Intel is a recognized world leader in personal computer and commercial server markets. To strengthen enterprise capabilities on industrial IoT and edge computing, Intel provides multiple series of CPUs and NIC chips to fulfill this great mission. With the great performance and virtualization features provided by Intel chips, like 64bit, VT-x, VT-d, EPT, TPM support in new Atom and Xeon D series, we could consolidate low-end ARM based gateways into high-end Intel CPU based gateways with security hardening and isolation as in data centers.

VMware is the global leader on enterprise IT infrastructure and mobile device management. With its core expertise in Device Management, Operational Analytics, Security, and Cloud Management, VMware is working with strategic IoT partners to help meet the needs of IoT across things, edge, and platforms. On the gateways, VMware is working with multiple hardware vendors in Intel IoT Solutions Alliance to build an integrated platform in the Edge. As enterprises prepare for the onslaught of upcoming IoT use cases, VMware IoT solutions ensure your business is ready to support them.

Conclusion

Enterprise IoT is extremely hard to scale. Customers have to cobble together different heterogeneous offerings to make their IoT use cases work. 

Project Asteroid brings market proven and mature virtualization technology into the Edge layer of enterprise IoT solutions. We expect to work closely with enterprise IT teams together to build a unified platform on virtualized gateways, and provide multiple tenancy, isolation and enhanced security on edge computing for enterprise IoT customers.
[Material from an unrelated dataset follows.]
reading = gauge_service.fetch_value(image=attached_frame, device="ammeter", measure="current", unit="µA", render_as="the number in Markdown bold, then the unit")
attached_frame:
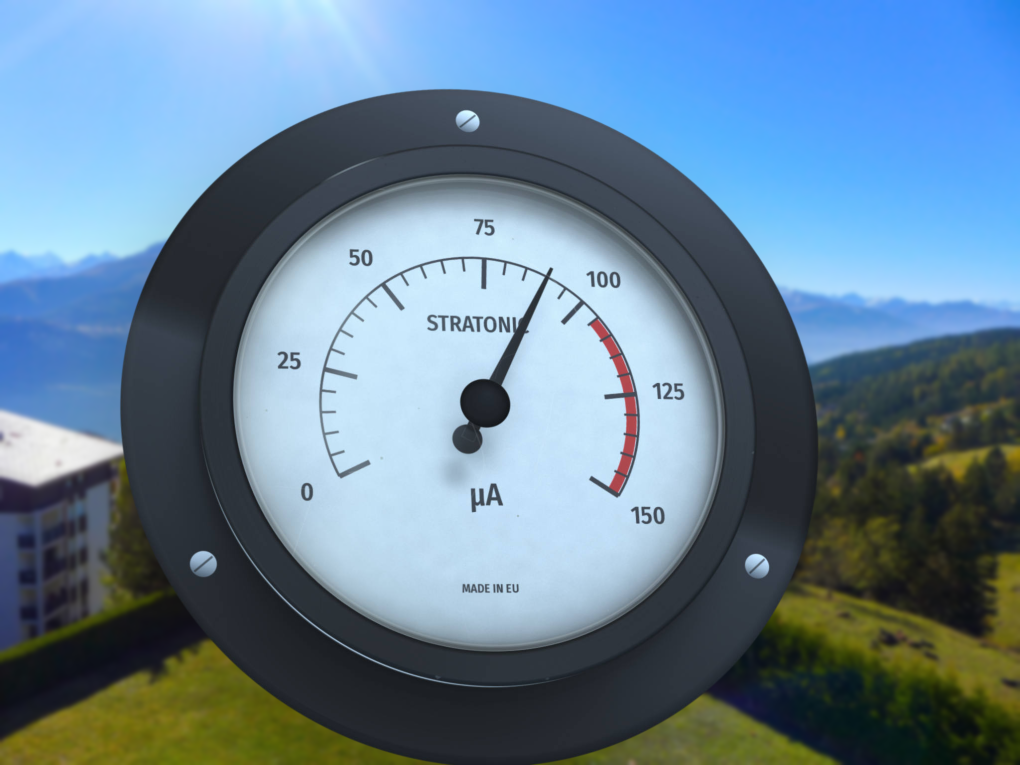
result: **90** µA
When looking at ways to improve your business with IoT scenarios, some of the most important decisions you’ll make are the vendor and partners to work with. While there are many IoT vendors with conflicting messages, VMware has a clear strategy, a long history of success and trust in your current environment, and a global ecosystem of partners who are experts at managing the “Content plane.” Working together, we can help your business unlock the potential of the IoT so you get a full, end-to-end IoT solution that works for you.